Selanjutnya, Rutenberg berpendapat bahwa Trump terlalu berlebihan dalam retorikanya:
“Dan meskipun seruan terhadap rasisme atau nasionalisme bukanlah hal yang baru – dua kata: Strategi Selatan – seruan terbuka untuk sementara waktu melarang umat Islam memasuki Amerika Serikat atau untuk menantang ketidakberpihakan hakim federal berdasarkan warisan Meksiko-nya dipertanyakan, hal baru.”
Yang mengecewakan adalah Rutenberg tidak mengutip satu pun contoh liputan bias dari surat kabarnya, atau surat kabar atau outlet berita lainnya. (Dia menunjuk pada kritik dari Joe Scarborough dari MSNBC, yang, seperti diakui kolumnis, adalah seorang komentator.)
Sebaliknya, ia mengutip Carolyn Ryan, editor politik senior Times, yang mengatakan bahwa pencalonan Trump adalah “luar biasa dan menghancurkan preseden” dan “berpura-pura sebaliknya berarti tidak jujur terhadap pembaca.”
Dan Rutenberg setuju, dengan mengatakan bahwa hal ini akan menjadi “pengabdian terhadap tugas jurnalisme politik yang paling serius: untuk mengungkapkan seperti apa kandidat yang akan menduduki jabatan paling berkuasa di dunia.”

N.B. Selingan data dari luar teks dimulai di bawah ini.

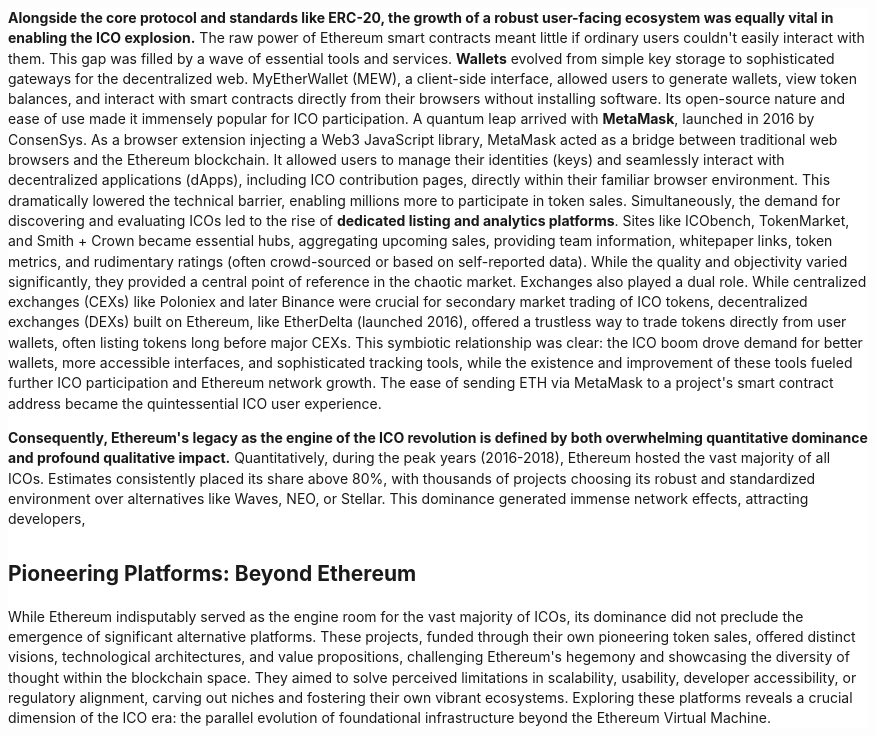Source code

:**Alongside the core protocol and standards like ERC-20, the growth of a robust user-facing ecosystem was equally vital in enabling the ICO explosion.** The raw power of Ethereum smart contracts meant little if ordinary users couldn't easily interact with them. This gap was filled by a wave of essential tools and services. **Wallets** evolved from simple key storage to sophisticated gateways for the decentralized web. MyEtherWallet (MEW), a client-side interface, allowed users to generate wallets, view token balances, and interact with smart contracts directly from their browsers without installing software. Its open-source nature and ease of use made it immensely popular for ICO participation. A quantum leap arrived with **MetaMask**, launched in 2016 by ConsenSys. As a browser extension injecting a Web3 JavaScript library, MetaMask acted as a bridge between traditional web browsers and the Ethereum blockchain. It allowed users to manage their identities (keys) and seamlessly interact with decentralized applications (dApps), including ICO contribution pages, directly within their familiar browser environment. This dramatically lowered the technical barrier, enabling millions more to participate in token sales. Simultaneously, the demand for discovering and evaluating ICOs led to the rise of **dedicated listing and analytics platforms**. Sites like ICObench, TokenMarket, and Smith + Crown became essential hubs, aggregating upcoming sales, providing team information, whitepaper links, token metrics, and rudimentary ratings (often crowd-sourced or based on self-reported data). While the quality and objectivity varied significantly, they provided a central point of reference in the chaotic market. Exchanges also played a dual role. While centralized exchanges (CEXs) like Poloniex and later Binance were crucial for secondary market trading of ICO tokens, decentralized exchanges (DEXs) built on Ethereum, like EtherDelta (launched 2016), offered a trustless way to trade tokens directly from user wallets, often listing tokens long before major CEXs. This symbiotic relationship was clear: the ICO boom drove demand for better wallets, more accessible interfaces, and sophisticated tracking tools, while the existence and improvement of these tools fueled further ICO participation and Ethereum network growth. The ease of sending ETH via MetaMask to a project's smart contract address became the quintessential ICO user experience.

**Consequently, Ethereum's legacy as the engine of the ICO revolution is defined by both overwhelming quantitative dominance and profound qualitative impact.** Quantitatively, during the peak years (2016-2018), Ethereum hosted the vast majority of all ICOs. Estimates consistently placed its share above 80%, with thousands of projects choosing its robust and standardized environment over alternatives like Waves, NEO, or Stellar. This dominance generated immense network effects, attracting developers,

## Pioneering Platforms: Beyond Ethereum

While Ethereum indisputably served as the engine room for the vast majority of ICOs, its dominance did not preclude the emergence of significant alternative platforms. These projects, funded through their own pioneering token sales, offered distinct visions, technological architectures, and value propositions, challenging Ethereum's hegemony and showcasing the diversity of thought within the blockchain space. They aimed to solve perceived limitations in scalability, usability, developer accessibility, or regulatory alignment, carving out niches and fostering their own vibrant ecosystems. Exploring these platforms reveals a crucial dimension of the ICO era: the parallel evolution of foundational infrastructure beyond the Ethereum Virtual Machine.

Tidak seorang pun ingin melepaskan tugas itu. Tidak ada yang menganggap pencalonan Trump sebagai hal yang luar biasa. Tidak ada yang mengatakan dia tidak harus disaring sepenuhnya.
Namun ada asumsi di antara banyak jurnalis dan pakar bahwa Hillary Clinton secara alami memenuhi syarat, dia sudah ada selamanya, dia hanya tidak membutuhkan pemberitaan tanpa henti seperti yang dituntut Trump. Dan cerita-cerita kritis tentang Clinton – bahkan ketika dia mengatakan bahwa dia “terputus-putus” dalam wawancara dengan Chris Wallace tentang kekacauan email – dibayangi oleh tumpukan informasi tentang Trump yang tak ada habisnya.
Banyak wartawan yang merasa terdorong untuk menghentikan Trump tentu merasa nyaman karena semua teman mereka merasakan hal yang sama.
Namun mereka menipu diri sendiri jika berpikir bahwa mengejar satu kandidat dari dua kandidat adalah inti dari jurnalisme.